▶ **TASK**: Repeat the records word for word, excluding any picture.

(Collected data entries)
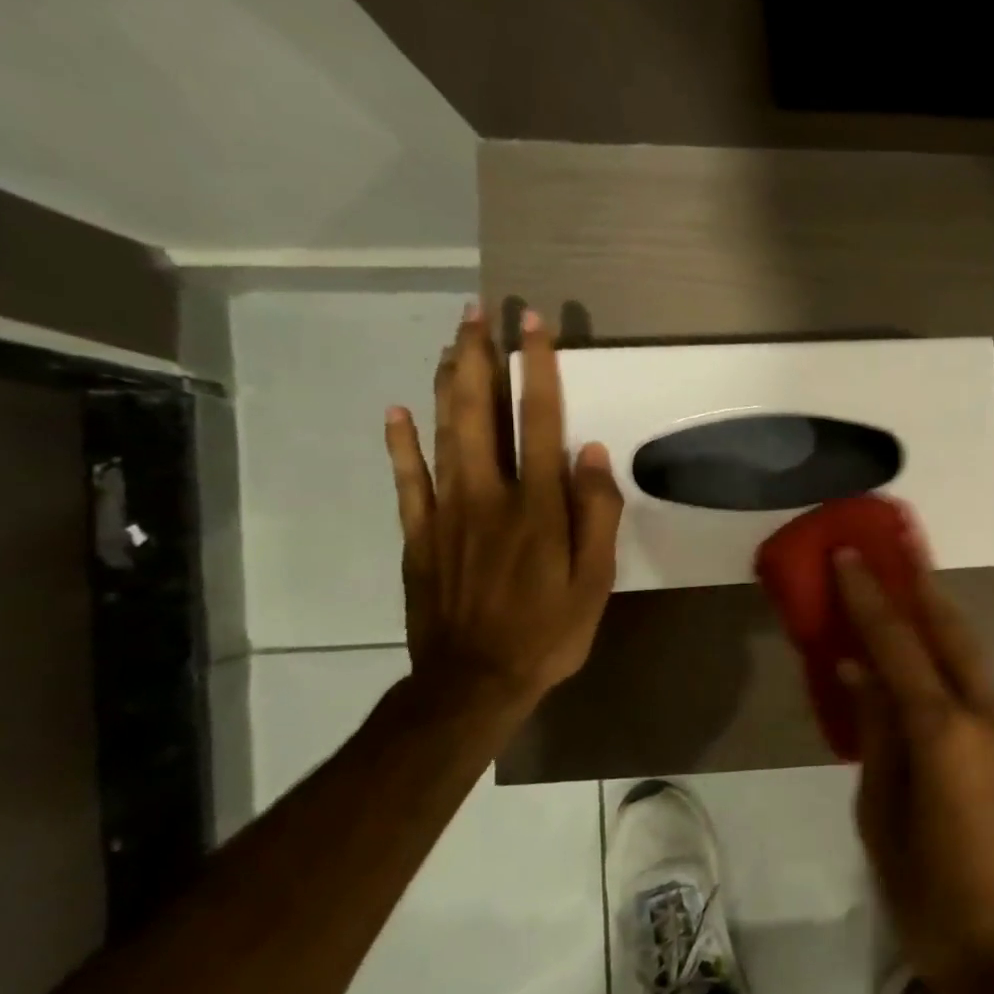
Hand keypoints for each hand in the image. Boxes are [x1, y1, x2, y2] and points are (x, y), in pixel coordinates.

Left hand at [383, 305, 622, 710]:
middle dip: (481, 357)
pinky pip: (406, 479)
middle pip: (481, 412)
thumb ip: (597, 515)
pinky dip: (400, 442)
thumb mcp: (595, 581)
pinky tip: (397, 410)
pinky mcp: (418, 534)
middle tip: (479, 312)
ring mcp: (446, 511)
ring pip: (443, 432)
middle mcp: (488, 495)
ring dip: (448, 382)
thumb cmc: (549, 632)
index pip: (540, 420)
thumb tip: (592, 453)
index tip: (533, 324)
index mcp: (538, 506)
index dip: (538, 368)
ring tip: (452, 342)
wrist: (474, 681)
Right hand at [836, 552, 993, 993]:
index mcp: (945, 733)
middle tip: (896, 545)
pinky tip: (929, 662)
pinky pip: (979, 689)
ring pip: (972, 656)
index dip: (870, 598)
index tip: (848, 555)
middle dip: (921, 584)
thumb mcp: (881, 820)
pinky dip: (951, 662)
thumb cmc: (931, 898)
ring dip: (939, 619)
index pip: (899, 648)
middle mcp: (988, 716)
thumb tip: (860, 675)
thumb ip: (874, 737)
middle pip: (951, 631)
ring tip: (910, 589)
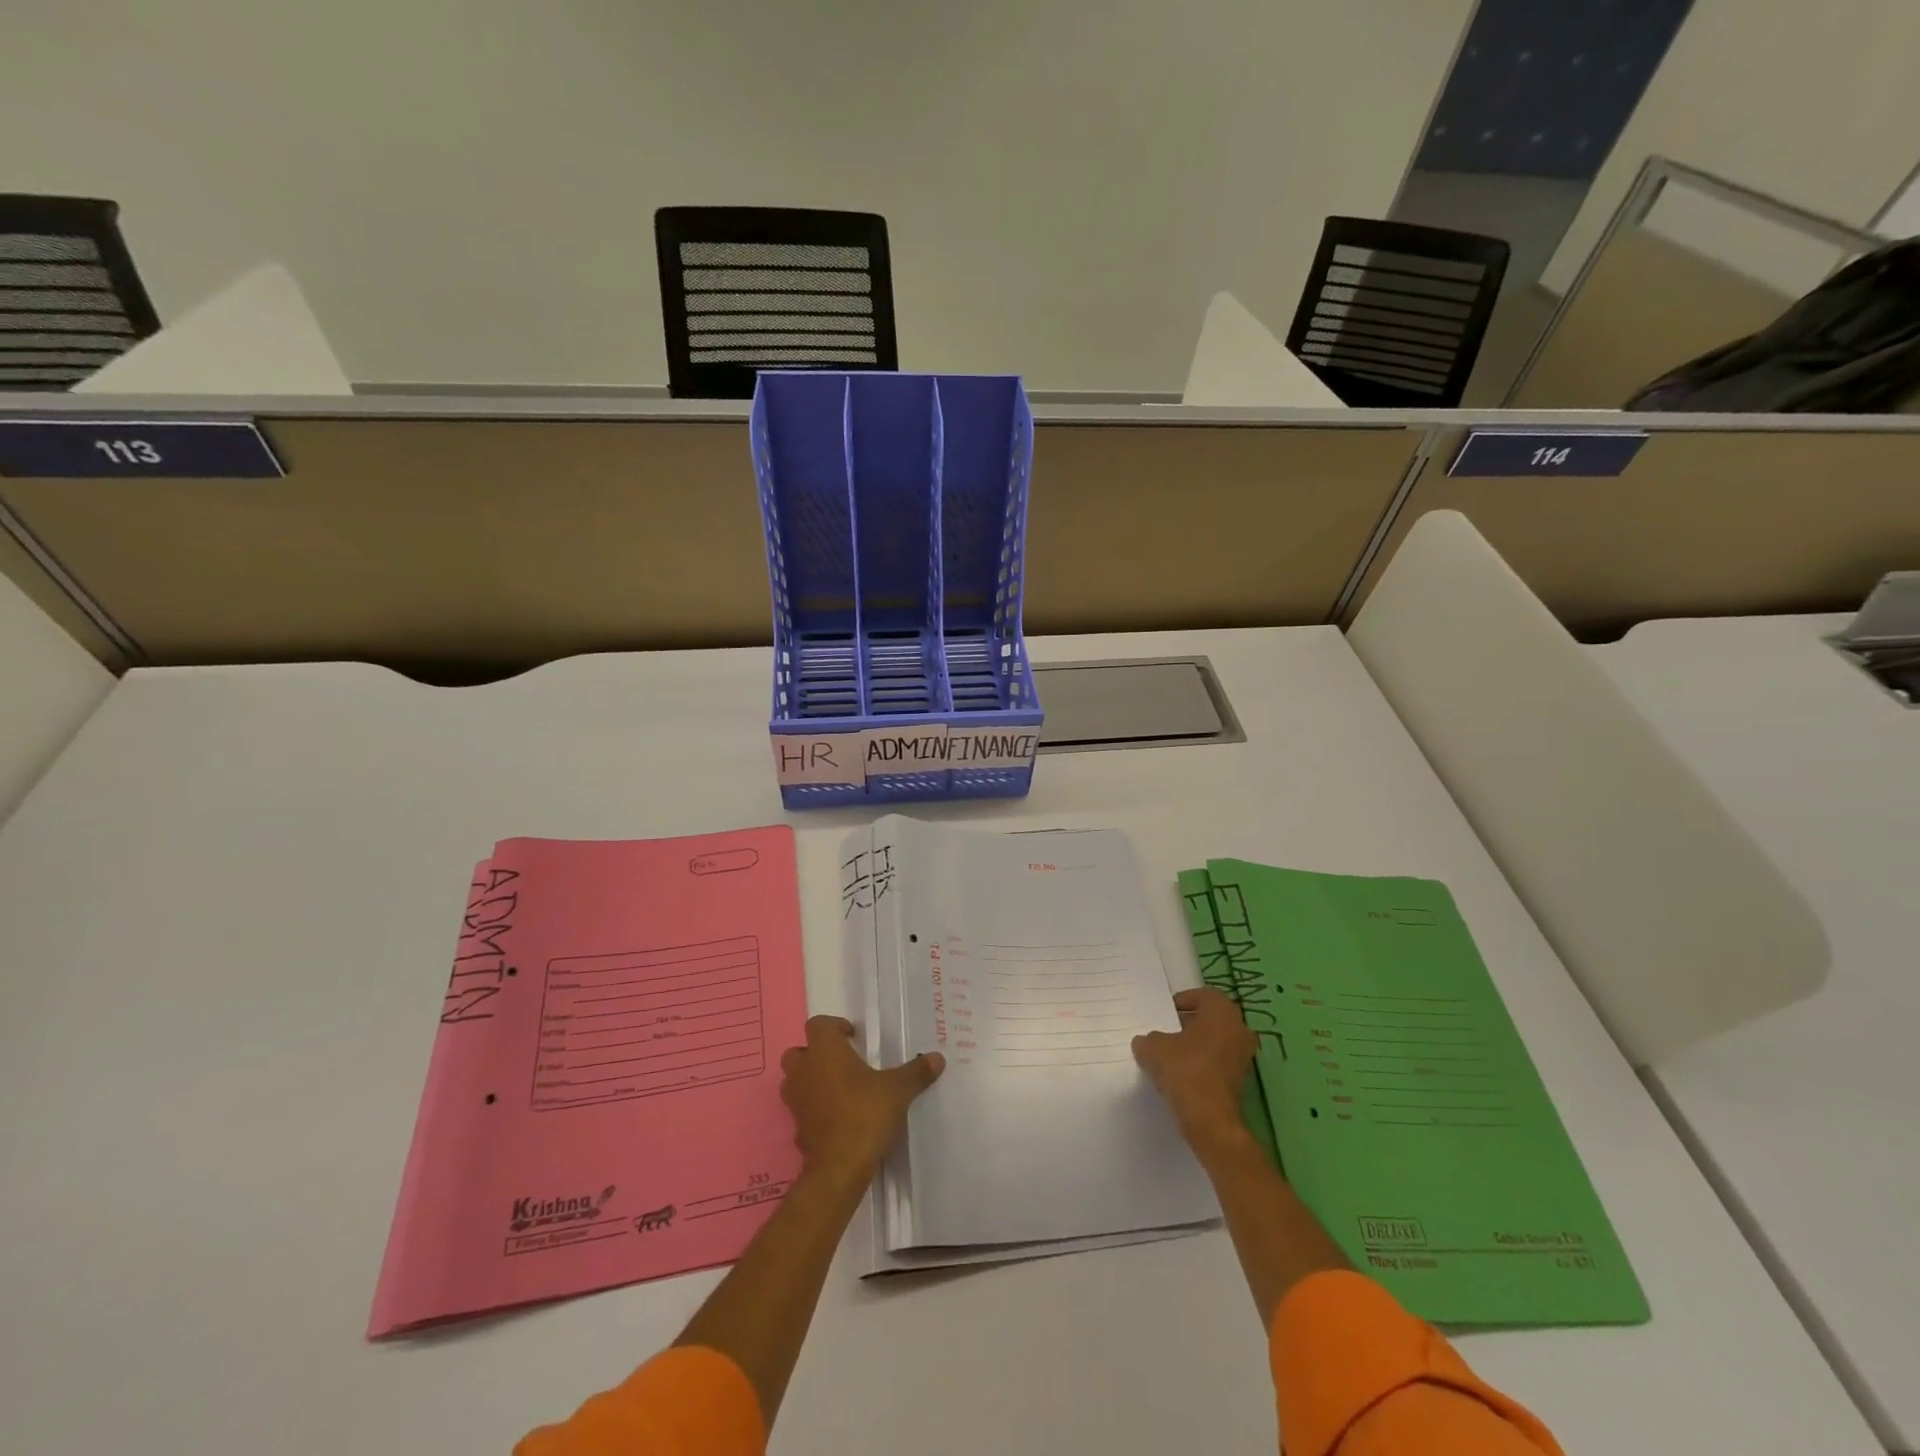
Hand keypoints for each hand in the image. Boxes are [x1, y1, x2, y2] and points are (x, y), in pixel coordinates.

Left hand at [780, 1015, 944, 1182]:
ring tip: (839, 1088)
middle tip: (843, 1061)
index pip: (818, 1024)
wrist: (839, 1167)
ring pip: (794, 1080)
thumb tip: (937, 1058)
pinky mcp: (796, 1128)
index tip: (853, 1037)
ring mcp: (796, 1100)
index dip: (834, 1026)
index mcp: (824, 1051)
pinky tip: (836, 1117)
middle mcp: (804, 1070)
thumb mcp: (898, 1090)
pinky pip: (802, 1109)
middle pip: (798, 1051)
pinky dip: (814, 1109)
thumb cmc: (865, 1114)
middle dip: (816, 1053)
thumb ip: (916, 1072)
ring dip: (811, 1080)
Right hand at [1132, 988, 1255, 1145]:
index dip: (1184, 1001)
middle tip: (1168, 1032)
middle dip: (1190, 1024)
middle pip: (1211, 1019)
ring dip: (1196, 1046)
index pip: (1204, 995)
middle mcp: (1239, 1029)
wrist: (1209, 1118)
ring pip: (1216, 1042)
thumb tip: (1146, 1042)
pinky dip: (1203, 1065)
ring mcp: (1243, 1056)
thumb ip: (1148, 1039)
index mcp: (1222, 1011)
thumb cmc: (1184, 1069)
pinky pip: (1218, 1063)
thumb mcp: (1153, 1047)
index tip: (1167, 1013)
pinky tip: (1182, 1075)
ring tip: (1171, 1055)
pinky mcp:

▶ **EXPECTED OUTPUT**:
Hand keypoints for each hand in the image. Boxes are [x1, y1, x2, y2] and points are (x, y), in pixel coordinates.

Left hand at [383, 305, 622, 710]:
middle dip: (481, 357)
pinky pip: (406, 479)
middle pip: (481, 412)
thumb ip: (597, 515)
pinky dip: (400, 442)
thumb mcp: (595, 581)
pinky tip: (397, 410)
pinky mcp: (418, 534)
middle tip: (479, 312)
ring mcp: (446, 511)
ring pip: (443, 432)
middle mcp: (488, 495)
ring dip: (448, 382)
thumb cmc: (549, 632)
index pip: (540, 420)
thumb tip: (592, 453)
index tip: (533, 324)
index mcp: (538, 506)
index dip: (538, 368)
ring tip: (452, 342)
wrist: (474, 681)
Right hand at [836, 552, 993, 993]:
index mcp: (945, 733)
middle tip: (896, 545)
pinky tip: (929, 662)
pinky pip: (979, 689)
ring pip: (972, 656)
index dip: (870, 598)
index tip: (848, 555)
middle dip: (921, 584)
thumb mcp: (881, 820)
pinky dip: (951, 662)
thumb cmc: (931, 898)
ring dip: (939, 619)
index pip: (899, 648)
middle mcp: (988, 716)
thumb tip: (860, 675)
thumb ip: (874, 737)
middle pip: (951, 631)
ring tip: (910, 589)
Hand keypoints for each hand in the image. Boxes are [x1, y1, x2, y2] and points are (x, y), in pixel coordinates.

Left hand at [780, 1015, 944, 1182]:
ring tip: (839, 1088)
middle tip: (843, 1061)
index pip: (818, 1024)
wrist: (839, 1167)
ring pip: (794, 1080)
thumb tip: (937, 1058)
pinky mcp: (796, 1128)
index tip: (853, 1037)
ring mcp: (796, 1100)
index dip: (834, 1026)
index mcp: (824, 1051)
pinky tip: (836, 1117)
middle mcp: (804, 1070)
thumb mcp: (898, 1090)
pinky pip: (802, 1109)
middle pip: (798, 1051)
pinky dip: (814, 1109)
thumb cmc: (865, 1114)
middle dip: (816, 1053)
thumb ip: (916, 1072)
ring dip: (811, 1080)
Right hand at [1132, 988, 1255, 1145]:
index dip: (1184, 1001)
middle tip: (1168, 1032)
middle dip: (1190, 1024)
middle pip: (1211, 1019)
ring dip: (1196, 1046)
index pip: (1204, 995)
middle mcp: (1239, 1029)
wrist: (1209, 1118)
ring pip: (1216, 1042)
thumb tip: (1146, 1042)
pinky dip: (1203, 1065)
ring mcp: (1243, 1056)
thumb ip: (1148, 1039)
index mcp: (1222, 1011)
thumb cmc: (1184, 1069)
pinky pip: (1218, 1063)
thumb mcp: (1153, 1047)
index tip: (1167, 1013)
pinky tip: (1182, 1075)
ring tip: (1171, 1055)
pinky mcp:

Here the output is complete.